▶ [Çalışma Görevi] İstiare ve metafor konulu metne göre Şentürk'ün "İstiare ve Belagat İlmi'ndeki Yeri" başlıklı doktora tezi hangi yıl ve hangi üniversitede hazırlanmıştır?

▶ [İncelenecek Metin]

“İstiare Metafor Değildir” in Garip Gerekçesi
Akademik

“İstiare Metafor Değildir”in Garip Gerekçesi

“İstiare (Eğretileme) Metafor Değildir”e Garip Bir Gerekçe: Aristoteles’te Kalalım

Son dönemlerin moda yaklaşımlarından biri de, eğretileme (istiare) kavramının metafor kavramını karşılayamayacağı. Dilbilimcilerimiz bu görüşte değil ama sosyal bilimcilerimizin çoğu böyle düşünüyor.

“Eğretileme (istiare) = metafor” anlayışını eleştirenlerin ana gerekçesi, “metafor”un içerikçe genişlemeye uğramış, apayrı bir kavram konumuna gelmiş olması. “Metafor” kavramı Batı’da geliştirilip genişletilirken “eğretileme” kavramının bizde aynı biçimde geliştirilmediği ileri sürülmektedir.

“Eğretileme” için yapılan bizdeki bu tartışmanın, belagatin diğer çevrelerinde, sözgelimi Arap ülkelerinde “istiare” için yapılıp yapılmadığı akla geliyor ister istemez. Bildiğim kadarıyla oralarda “istiare”nin “metafor”u karşılamadığına yönelik itiraz pek yok. Bu konu daha çok “yeni istiare anlayışı”, “modern dönemde istiare” gibi yaklaşımlarla ele alınıyor.

Bir konuda tarama yaparken rastladım “İstiare Metafor Değildir / İstiare is not Metaphor” başlıklı yazıya (Nurullah Şentürk, Uluslararası Sosyal Araştırmalar Dergisi, Sayı: 77, Nisan 2021). Bu yazıdan, Şentürk’ün önce “Aristo’da Metafor ve Metaforik Üslup” yazısına (Turcology Research, Atatürk Üniversitesi Yayını, 28.09.2022), sonra da “İstiâre ve Belâgat İlmi’ndeki Yeri” başlıklı doktora tezine (Erciyes Üniversitesi Sosyal Bilimler Enstitüsü Temel İslam Bilimleri Ana Bilim Dalı Arap Dili ve Belagatı Bilim Dalı, 2020) ulaştım.

“İstiare ve Belagat İlmi’ndeki Yeri” adlı doktora tezinin başlığındaki kesme iminin kullanım yeri (biçimi) dikkatimi çekti hemen. Başlığı böyle yazılmış bir tezi ciddiye almak biraz zordu. Ama okumak zorundaydım. Belagat-retorik-anlam bağlamında yazılmış makaleleri, kitapları okumaya mahkûm olmuştum bir kere! Önce doktora tezini, sonra diğer iki yazıyı okudum.

Şentürk’ün, bu yazıyı tam ilgilendirmeyen “Lafız-Mana İlişkisi Açısından Hakikat ve Mecâz” başlıklı yazısını (Şarkiyat Mecmuası, sayı 40, 2022, s. 145-171) buldum arada, onu da okudum elbette.

▶ [Veri Bölümü]
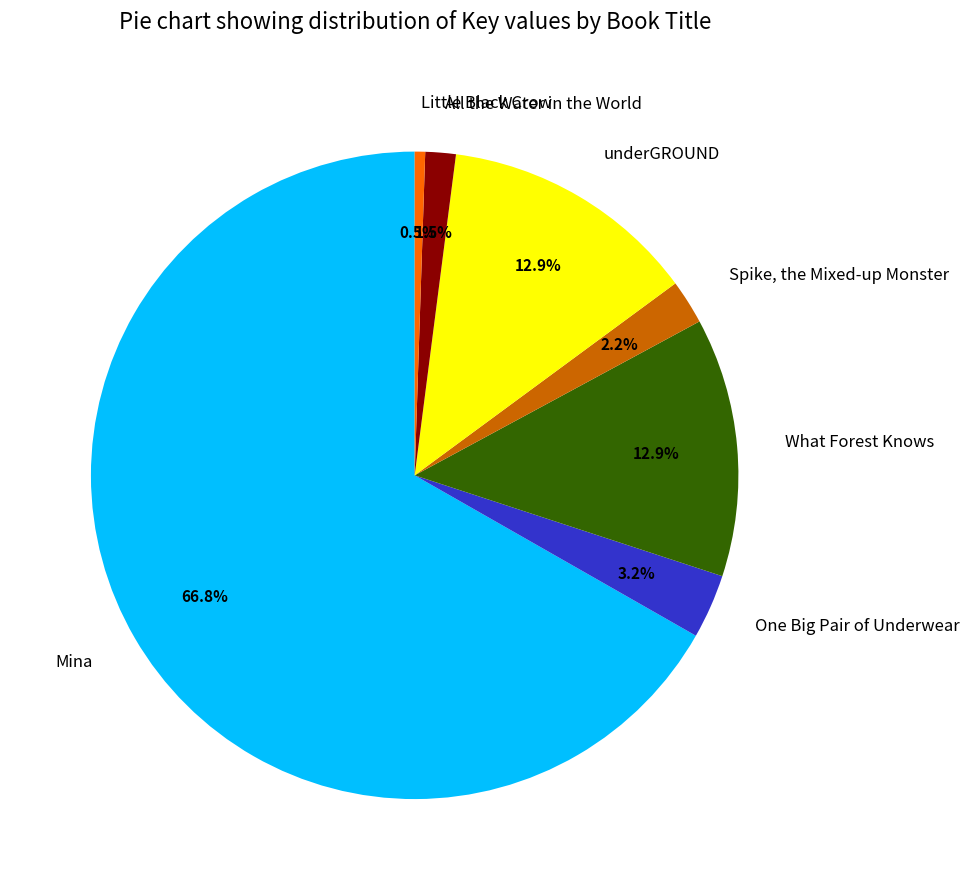

Between All the Water in the World and Spike, the Mixed-up Monster, which is larger?

Spike, the Mixed-up Monster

▶ [Aşağıdaki Sonuç] 2020 yılında Erciyes Üniversitesi'nde hazırlanmıştır.